4. Creation of required documentation and policies
Our team supports you in drafting the technical documentation and specific policies for AI systems. Accurate documentation not only facilitates compliance checks but also represents a strategic asset for risk management.
5. Staff training and awareness
We develop targeted training programs to educate staff on the specific risks associated with the use of AI and on best practices for secure system management. Continuous training is key to maintaining a high level of security awareness in a rapidly evolving context.
6. Consultancy for conformity assessment and continuous risk management
We assist your company in preparing for conformity assessments, ensuring that every aspect – from cybersecurity to risk management – is adequately covered. We also support the implementation of a continuous risk management system, capable of adapting to new threats and regulatory changes.
7. Testing the robustness of AI systems
As with IT systems, AI systems can also be tested to assess their resilience to modern cyber attacks. To do this, ethical hacking techniques are used, with reference to the latest studies on attacks on AI systems, to emulate real attacks on AI systems until their weaknesses are found, helping you to resolve them before they are identified by attackers.
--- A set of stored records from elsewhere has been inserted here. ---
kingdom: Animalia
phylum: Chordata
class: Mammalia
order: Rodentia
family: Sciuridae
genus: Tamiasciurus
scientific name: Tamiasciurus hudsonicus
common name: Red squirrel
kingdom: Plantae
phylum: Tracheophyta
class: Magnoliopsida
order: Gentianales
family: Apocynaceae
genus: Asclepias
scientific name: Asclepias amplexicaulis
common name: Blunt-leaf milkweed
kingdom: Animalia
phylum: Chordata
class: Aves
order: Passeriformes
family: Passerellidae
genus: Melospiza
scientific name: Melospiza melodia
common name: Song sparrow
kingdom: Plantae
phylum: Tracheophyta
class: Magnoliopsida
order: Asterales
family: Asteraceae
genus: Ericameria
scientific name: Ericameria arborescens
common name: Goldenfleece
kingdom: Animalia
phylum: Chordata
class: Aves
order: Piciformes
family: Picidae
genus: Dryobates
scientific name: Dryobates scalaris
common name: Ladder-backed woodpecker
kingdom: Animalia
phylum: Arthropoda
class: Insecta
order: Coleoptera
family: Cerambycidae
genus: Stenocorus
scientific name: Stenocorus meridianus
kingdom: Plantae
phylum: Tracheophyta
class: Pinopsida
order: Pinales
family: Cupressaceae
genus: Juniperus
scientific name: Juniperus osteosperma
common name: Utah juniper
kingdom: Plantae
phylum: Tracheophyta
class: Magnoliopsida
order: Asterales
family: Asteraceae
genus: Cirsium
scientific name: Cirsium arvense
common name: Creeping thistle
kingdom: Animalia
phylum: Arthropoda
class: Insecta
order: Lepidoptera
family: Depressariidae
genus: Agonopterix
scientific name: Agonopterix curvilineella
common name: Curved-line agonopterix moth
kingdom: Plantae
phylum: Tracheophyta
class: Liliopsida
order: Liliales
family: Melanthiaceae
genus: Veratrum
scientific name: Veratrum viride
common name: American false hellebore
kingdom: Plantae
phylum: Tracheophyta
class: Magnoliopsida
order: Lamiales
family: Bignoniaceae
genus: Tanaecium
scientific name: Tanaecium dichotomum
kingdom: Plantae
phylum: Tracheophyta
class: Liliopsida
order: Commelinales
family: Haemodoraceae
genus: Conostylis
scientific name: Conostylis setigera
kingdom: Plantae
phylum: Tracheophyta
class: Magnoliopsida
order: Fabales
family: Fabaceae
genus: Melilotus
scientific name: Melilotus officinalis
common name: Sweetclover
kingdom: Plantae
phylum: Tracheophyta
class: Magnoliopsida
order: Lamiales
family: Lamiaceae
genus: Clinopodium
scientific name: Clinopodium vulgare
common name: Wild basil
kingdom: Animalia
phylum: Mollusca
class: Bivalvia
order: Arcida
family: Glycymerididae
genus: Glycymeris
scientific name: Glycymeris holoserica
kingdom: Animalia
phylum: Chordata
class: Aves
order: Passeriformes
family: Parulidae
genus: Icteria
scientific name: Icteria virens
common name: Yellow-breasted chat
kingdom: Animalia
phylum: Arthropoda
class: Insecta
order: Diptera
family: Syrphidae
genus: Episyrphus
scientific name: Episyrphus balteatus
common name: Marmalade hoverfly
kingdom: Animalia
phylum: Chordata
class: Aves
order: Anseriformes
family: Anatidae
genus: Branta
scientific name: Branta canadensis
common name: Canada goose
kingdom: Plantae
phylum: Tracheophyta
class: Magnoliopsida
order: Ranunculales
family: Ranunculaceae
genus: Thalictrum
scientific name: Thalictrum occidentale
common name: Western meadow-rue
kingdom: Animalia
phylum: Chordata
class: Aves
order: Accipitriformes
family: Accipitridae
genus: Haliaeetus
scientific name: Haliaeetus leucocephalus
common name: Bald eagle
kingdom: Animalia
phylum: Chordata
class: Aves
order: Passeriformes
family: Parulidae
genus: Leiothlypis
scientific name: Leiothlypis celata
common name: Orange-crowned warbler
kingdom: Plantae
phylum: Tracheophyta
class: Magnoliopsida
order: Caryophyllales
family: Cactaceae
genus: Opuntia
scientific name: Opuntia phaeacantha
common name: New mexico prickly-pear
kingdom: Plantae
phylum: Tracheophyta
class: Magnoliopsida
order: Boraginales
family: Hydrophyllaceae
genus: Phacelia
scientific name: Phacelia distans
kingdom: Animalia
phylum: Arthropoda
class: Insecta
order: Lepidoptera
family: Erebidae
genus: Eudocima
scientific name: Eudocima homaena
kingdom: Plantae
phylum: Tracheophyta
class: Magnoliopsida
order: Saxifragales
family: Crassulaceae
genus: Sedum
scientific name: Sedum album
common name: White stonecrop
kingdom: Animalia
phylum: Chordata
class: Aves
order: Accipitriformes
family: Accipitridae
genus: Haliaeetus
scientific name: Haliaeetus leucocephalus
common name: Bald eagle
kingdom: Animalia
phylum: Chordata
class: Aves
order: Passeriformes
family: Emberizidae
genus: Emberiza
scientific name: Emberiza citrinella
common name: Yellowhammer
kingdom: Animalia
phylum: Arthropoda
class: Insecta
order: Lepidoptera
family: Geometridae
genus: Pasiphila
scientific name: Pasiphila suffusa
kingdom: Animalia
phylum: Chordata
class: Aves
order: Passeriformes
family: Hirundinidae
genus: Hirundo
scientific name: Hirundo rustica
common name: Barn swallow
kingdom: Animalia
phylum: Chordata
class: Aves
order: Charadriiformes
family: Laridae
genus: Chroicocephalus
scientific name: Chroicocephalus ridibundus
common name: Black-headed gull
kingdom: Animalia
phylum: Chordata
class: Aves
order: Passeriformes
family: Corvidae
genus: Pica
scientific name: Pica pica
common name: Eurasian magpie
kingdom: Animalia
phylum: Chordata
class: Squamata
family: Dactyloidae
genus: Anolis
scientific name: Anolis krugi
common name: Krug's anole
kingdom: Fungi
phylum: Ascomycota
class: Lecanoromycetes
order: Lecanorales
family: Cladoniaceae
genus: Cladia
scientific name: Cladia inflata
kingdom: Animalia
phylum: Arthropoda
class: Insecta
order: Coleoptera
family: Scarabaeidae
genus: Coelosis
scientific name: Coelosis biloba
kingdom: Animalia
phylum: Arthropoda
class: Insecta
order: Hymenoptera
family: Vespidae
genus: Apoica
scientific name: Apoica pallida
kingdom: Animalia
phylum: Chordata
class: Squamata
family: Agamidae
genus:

Conclusion: preparing today for the AI of tomorrow
The AI Act (EU 2024/1689) is not just a regulatory obligation, but an opportunity to build a future where artificial intelligence is safe, reliable, and capable of promoting innovation and growth. Complying with the new requirements means preparing today to successfully face the challenges of tomorrow.
Cybersecurity emerges as a fundamental pillar in this process: protecting data, ensuring business continuity, and countering cyber threats are essential elements for transforming regulation into a competitive advantage.